O nobre. Acho que ouço falar dele há uns 20 anos para cá, ou mais, mas era aquele sítio no nível máximo lá de casa: aniversário de casamento dos meus pais. Ou seja eu, só sonhando. Foi só hoje, e com um desconto do thefork (como se um sítio destes precisasse, mas maravilha) que se reservou mesa.
Não me queria alongar muito, que acho que a nota fala por si: mas não me lixem, um sítio destes a ser todos os dias como foi hoje, só não tem estrela michelin porque há pacóvios que não sabem valorizar cozinha portuguesa feita desta forma. Para mim, o que comi hoje, é o topo máximo de qualidade em termos de comida portuguesa que se pode pedir. É o pináculo, é a melhor forma de combinar ingredientes que este escriba conhece desde que a mãe o pariu.
Comemos o presunto que parecia manteiga (caro sim) uma broa igual às da terra da minha mãe, umas torradas, e um azeite de primeiríssima classe, em que só me apetecia lamber os átomos espalhados na taça. O vinho branco que bebemos era bem bom igualmente, e a sopa de santola é aquela comida de conforto equilibrada até ao tutano, e com aquele toque na barriga que parece uma massagem à alma, ou pelo menos é como eu a concebo. O equilíbrio da sopa era extraordinário, questiono quanto tempo a senhora Justa Nobre andou de volta dos tachos para fazer uma receita daquelas.

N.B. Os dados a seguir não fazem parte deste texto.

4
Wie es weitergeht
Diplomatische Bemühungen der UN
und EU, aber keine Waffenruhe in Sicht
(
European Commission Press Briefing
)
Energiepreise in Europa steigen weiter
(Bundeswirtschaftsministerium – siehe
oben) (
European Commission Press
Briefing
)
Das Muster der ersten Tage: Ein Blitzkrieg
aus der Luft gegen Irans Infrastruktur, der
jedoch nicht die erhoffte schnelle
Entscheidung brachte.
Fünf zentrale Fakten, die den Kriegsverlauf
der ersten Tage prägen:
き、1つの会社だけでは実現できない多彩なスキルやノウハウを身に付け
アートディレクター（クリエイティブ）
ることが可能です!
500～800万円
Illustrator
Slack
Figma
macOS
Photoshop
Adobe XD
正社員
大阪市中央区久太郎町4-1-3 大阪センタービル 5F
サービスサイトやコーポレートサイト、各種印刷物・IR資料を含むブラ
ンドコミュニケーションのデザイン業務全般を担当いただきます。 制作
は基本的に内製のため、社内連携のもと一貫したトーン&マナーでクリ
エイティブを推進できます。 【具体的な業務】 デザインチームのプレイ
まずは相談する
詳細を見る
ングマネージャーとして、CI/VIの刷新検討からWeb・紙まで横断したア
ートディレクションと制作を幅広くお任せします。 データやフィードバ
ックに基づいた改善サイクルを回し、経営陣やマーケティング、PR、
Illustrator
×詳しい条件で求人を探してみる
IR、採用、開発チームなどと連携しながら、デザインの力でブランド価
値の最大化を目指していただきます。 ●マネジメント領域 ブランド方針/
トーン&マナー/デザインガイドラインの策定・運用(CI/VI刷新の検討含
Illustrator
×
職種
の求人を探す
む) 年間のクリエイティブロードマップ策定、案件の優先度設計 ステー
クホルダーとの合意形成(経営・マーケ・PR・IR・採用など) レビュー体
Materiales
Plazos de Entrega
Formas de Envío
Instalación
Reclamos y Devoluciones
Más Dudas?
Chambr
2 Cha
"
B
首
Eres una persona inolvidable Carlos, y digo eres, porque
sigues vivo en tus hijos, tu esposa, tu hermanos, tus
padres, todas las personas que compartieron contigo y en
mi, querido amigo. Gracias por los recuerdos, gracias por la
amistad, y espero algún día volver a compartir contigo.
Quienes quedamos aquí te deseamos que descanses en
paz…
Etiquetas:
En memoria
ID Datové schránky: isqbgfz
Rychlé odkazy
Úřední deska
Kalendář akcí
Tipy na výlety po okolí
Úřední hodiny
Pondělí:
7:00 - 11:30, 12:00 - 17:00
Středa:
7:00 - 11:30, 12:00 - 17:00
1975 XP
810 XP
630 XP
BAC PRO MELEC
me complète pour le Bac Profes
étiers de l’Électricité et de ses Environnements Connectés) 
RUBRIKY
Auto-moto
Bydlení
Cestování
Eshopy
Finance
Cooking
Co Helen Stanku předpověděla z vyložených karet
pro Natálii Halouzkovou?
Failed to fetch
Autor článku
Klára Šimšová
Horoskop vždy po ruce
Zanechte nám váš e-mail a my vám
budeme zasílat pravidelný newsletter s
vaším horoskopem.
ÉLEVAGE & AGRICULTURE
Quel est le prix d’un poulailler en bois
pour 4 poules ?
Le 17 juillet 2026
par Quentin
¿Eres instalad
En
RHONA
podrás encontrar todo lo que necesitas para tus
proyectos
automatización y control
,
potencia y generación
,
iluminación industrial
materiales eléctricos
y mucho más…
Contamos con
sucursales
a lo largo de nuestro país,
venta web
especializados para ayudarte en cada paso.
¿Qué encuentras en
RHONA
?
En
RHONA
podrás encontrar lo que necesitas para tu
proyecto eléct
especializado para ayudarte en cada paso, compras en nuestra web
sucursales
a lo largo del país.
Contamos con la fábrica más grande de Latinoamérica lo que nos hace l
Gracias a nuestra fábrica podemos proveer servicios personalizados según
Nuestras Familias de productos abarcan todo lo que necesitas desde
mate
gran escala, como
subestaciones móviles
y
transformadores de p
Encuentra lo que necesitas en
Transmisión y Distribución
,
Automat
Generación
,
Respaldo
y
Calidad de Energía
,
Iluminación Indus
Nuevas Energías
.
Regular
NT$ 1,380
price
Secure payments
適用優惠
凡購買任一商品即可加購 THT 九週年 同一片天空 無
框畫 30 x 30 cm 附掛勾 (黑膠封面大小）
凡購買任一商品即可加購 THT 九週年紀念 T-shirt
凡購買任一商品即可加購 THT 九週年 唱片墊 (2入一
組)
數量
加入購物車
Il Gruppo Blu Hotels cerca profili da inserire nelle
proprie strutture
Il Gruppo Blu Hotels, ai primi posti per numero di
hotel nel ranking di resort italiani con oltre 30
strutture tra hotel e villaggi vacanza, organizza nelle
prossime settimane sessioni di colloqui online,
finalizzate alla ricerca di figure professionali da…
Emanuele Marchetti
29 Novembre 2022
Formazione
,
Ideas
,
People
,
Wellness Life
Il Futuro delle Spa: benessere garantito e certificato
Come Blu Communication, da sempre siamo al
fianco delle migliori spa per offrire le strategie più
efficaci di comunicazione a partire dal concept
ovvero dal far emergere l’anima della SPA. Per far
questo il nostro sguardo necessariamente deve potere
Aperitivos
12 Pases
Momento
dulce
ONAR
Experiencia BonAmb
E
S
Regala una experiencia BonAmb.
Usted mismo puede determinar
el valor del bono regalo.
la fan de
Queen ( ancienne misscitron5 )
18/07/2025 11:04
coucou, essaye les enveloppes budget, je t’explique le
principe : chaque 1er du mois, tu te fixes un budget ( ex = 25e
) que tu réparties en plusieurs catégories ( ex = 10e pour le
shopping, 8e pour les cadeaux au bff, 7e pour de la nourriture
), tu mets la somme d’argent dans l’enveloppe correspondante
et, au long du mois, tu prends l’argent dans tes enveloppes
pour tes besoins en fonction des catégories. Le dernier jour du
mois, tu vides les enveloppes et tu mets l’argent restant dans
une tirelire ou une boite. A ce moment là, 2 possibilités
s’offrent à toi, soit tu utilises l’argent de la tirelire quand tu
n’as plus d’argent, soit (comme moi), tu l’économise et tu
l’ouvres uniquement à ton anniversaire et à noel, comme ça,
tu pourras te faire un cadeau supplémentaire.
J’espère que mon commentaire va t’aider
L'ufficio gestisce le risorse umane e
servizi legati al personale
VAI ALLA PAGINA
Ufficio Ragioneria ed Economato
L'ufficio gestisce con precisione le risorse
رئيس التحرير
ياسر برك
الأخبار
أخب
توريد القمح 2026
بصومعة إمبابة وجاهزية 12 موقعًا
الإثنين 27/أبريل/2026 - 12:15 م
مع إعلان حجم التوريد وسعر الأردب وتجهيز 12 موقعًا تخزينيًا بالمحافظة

Fomos para a recomendação do empregado: Robalo com molho e ameijoas à bulhão pato, puré de batata, brócolos e uns...brotos(?) é capaz é. Não sei. Mas só os brócolos devem ter sido os melhores que já comi. Luminosos e estaladiços, o elemento mais crocante daquele prato, a contrastar com o cremoso do puré e a textura intermédia daquele robalo, que ainda cantava quando entrou na minha boca. Claro, nada disto era sabor novo para mim. Mas a forma em como tudo estava concebido e depois superiormente executado, deixou-me quase emocionado.
No fundo alguma da minha vida estava ali. Os almoços em casas das avós, a comida em casa da mãe mesmo quando ela quer tudo menos cozinhar, as refeições onde o meu pai desviava 20 quilómetros porque há ali um restaurante que o guia diz que é bueda bom. E o simples prazer de comer, de levar as garfadas à boca, sorrir quando chegava à minha avó e o cheiro do bacalhau com natas ia para a casa toda. Esse prazer de comer, e de comer em família veio-me à cabeça enquanto lentamente comia este peixe. Há toda uma referência no palato que vem das nossas memórias, enquanto o nosso crescimento, maturação e envelhecimento foi naturalmente desbravando aqueles sabores. E parece que estarefeição foi no fundo uma súmula de tudo isso.
Por isso é que o pudim do abade felizmente me lembrou um de Paredes de Coura. E a laranja meio amarga cortava maravilhosamente o doce a mais do pudim. Pudim de abade de priscos é muito provavelmente o meu doce conventual favorito. Fazê-lo assim, devia dar direito a estrela, já, imediatamente.
Atendimento: gostei de todos os empregados que nos serviram, prestáveis e simpáticos sem exagerar. Espero que o salário seja porreiro(restauração é sempre difícil eu sei), porque eles merecem-no, isto achei eu. E depois vem o motivo de dar cinco estrelas: o senhor Nobre. Não foi muitas vezes à mesa ter connosco (nunca nos tinha visto nem pintados de azul, como é óbvio), mas veio as suficientes para no fim de tudo pedir aos empregados nos dar dois copos de Porto à pala, cuja garrafa tinha a assinatura de sua esposa - e que achámos óptimo. E foi esse o motivo da refeição ter começado pelas oito e só sairmos do restaurante às onze e vinte.
Sim, eu achei um templo da nossa gastronomia. Mas é mais que isso: é cozinha portuguesa que se extravasa a si própria. Que salta os muros, que não tem vergonha de dizer o que é, porque sabe que é óptima, que se sente segura de si e tem orgulho e gosto de se mostrar. Porque a mestria a chegar a todos estes equilíbrios, o trabalho para o aperfeiçoamento das receitas, é igual ao do povo das estrelas. Só a matriz é que não se altera. Mas acho muito difícil alguém vir ao Nobre e não perceber um bocadinho daquilo que somos feitos.
Porque os pratos não carregavam só comida, mas também um bocado das nossas vidas.